Some early 351-Windsor blocks turn out to have the same thin cylinder walls as was infamous for Clevelands, as the Ford Casting Plant #1 in Cleveland switched its casting technique to the new upside-down 'thin-wall' method. So using a W block is not an automatic free pass in overboring. I've also heard of wall problems with early 302 blocks, for the same reason.

On a pair of 0.030"-over blocks- one later blew during a SS race, and another that cracked after a backfire (cold engine) on the starting line, (coolant running out the right tailpipe), I found pieces of off-center cylinder wall only 0.070" thick. Chevy guys get nervous if their cylinder walls drop below 0.200"- which NO factory Cleveland ever had. I suggest sonic testing ANY '70-74 V-8 Ford blocks for wall thickness checks, if you intend to bore oversize. YMMV....

Just two weeks ago I saw a NEW NASCAR XE block. It was brand new, in a Ford box with the original Ford Service Parts order label on it, from the ordering dealer.  It had the Gelong icon and was still in the cosmolene.

It was standard bore and came with a sonic testing chart. There were no cylinders less then .280" thick.

It was the first one I saw close up and I think it was closer to 100 pounds heavier then my D2 4 bolt block. What a chunk of iron...and yes it APPEARED to be legit!

I didn't buy it because the price was $3500 FIRM. Of course if I had the money I'd probably be staring at it right now.



That B9 might be the one that they ran at Bonneville. Mike Cook may have something to do with that as well, if you can find him.



You are no better off on a production Windsor. They are thin wall casting like all Ford PRODUCTION blocks are.

I think the latest "Ford Racing" aftermarket "Boss 302" block (a 351W) WAS the most reasonable at something like $2,200 from Summit?

As stated previously, the Windsor block in a Pantera chassis is going to take "just a little bit" of modification and if you aren't using Cleveland heads, you were missing the point entirely. Using Windsor heads isn't really where you want to go.

You should have by now (50 years later) seen the data I would think?

Last edited by panteradoug

Can't help putting my engineer hat on sometimes.  I have been skeptical of the drivetrain power loss figures -- 50 to 75 hp, 20%, or whatever is often times claimed.  Say you have a 350 hp engine and lose 20% for 280 rwhp.  That is 70 hp loss.  Each hp is approximately 750 watts.  That is 52.5 kilowatts of power loss.  Maybe the short duration of a dyno pull is the saving grace here.

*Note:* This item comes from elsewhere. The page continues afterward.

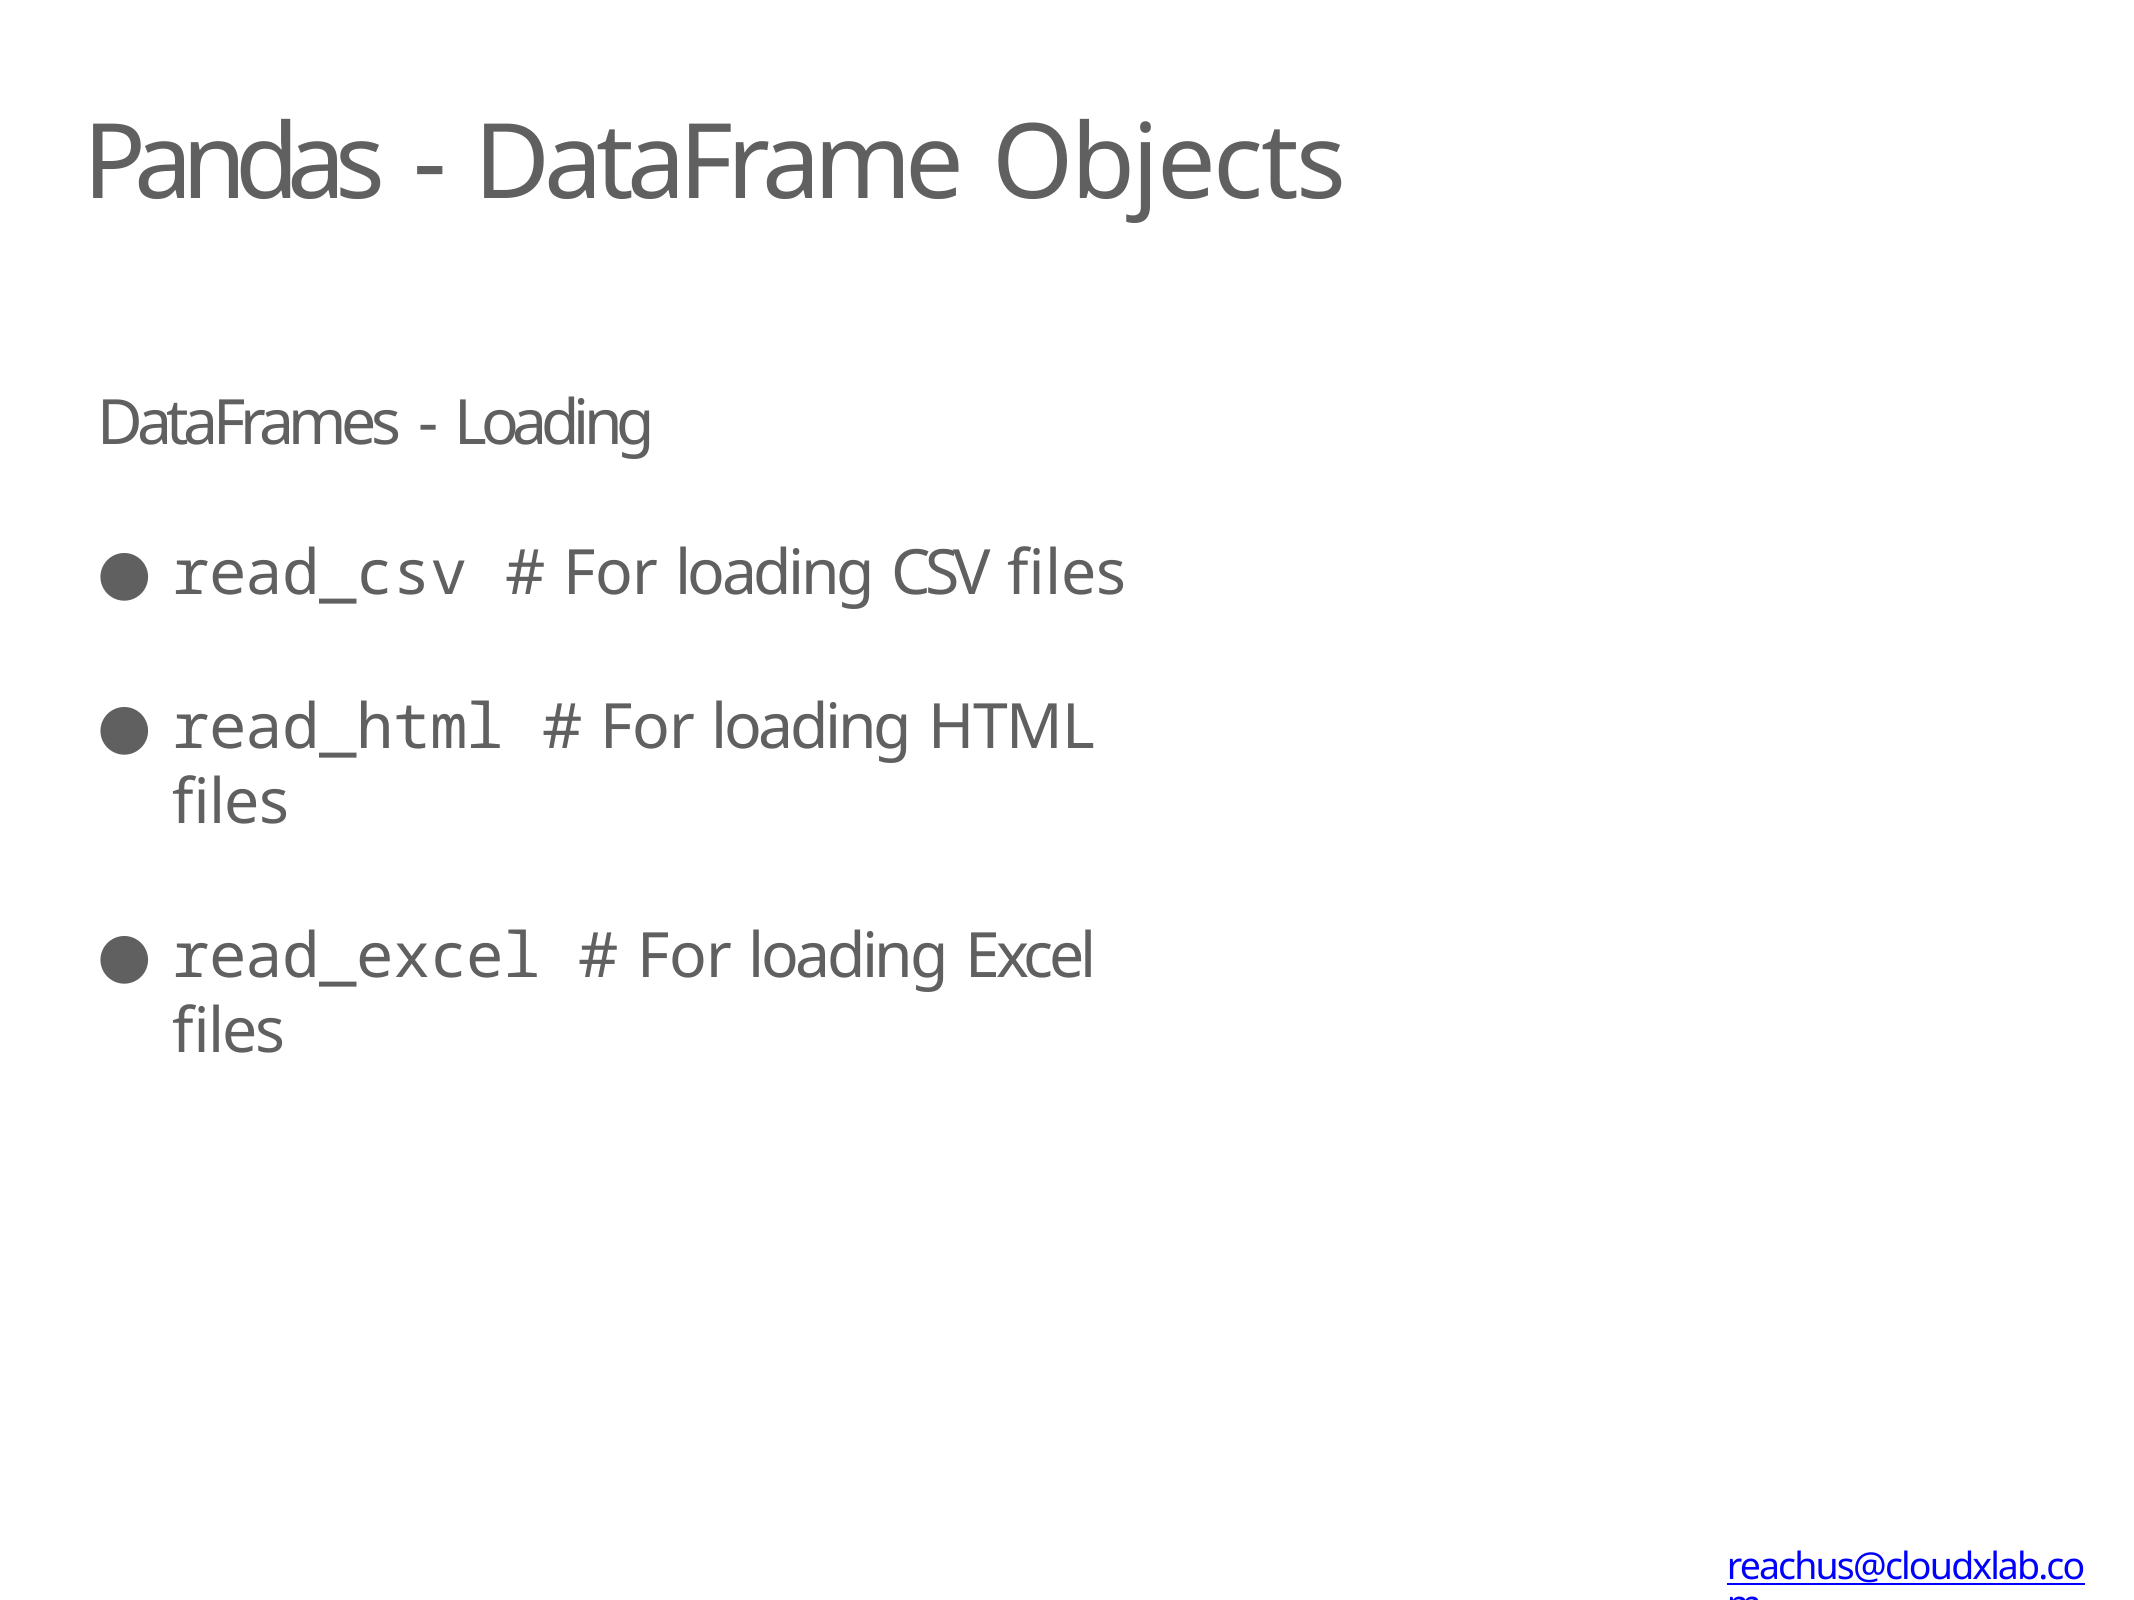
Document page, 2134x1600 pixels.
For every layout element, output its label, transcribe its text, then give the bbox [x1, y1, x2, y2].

Donnie, lets put this in perspective.  You want an 800 hp engine and a trans to match.  The old adage applies here.  How fast to you want to go and how much money do you have?  The two go hand in hand.  The pantera is an appreciating classic with some pretty strong values for some of the more tastefully restored cars.  Spending $4,000 on a aftermarket engine block to me is a sound investment in the long term longevity of your car.  800 hp naturally aspirated is probably a car that I don't want to drive on the street very often.  The pantera begs for a high horsepower endurance engine.  George has a formula for a 500 hp or more engine using a stock cleveland block.  I used this for the basis of my build and I couldn't be happier.  As I understand it anything over 600 hp is the limit of the ZF.  Once again:  How fast do you want to go?  How much money do you have?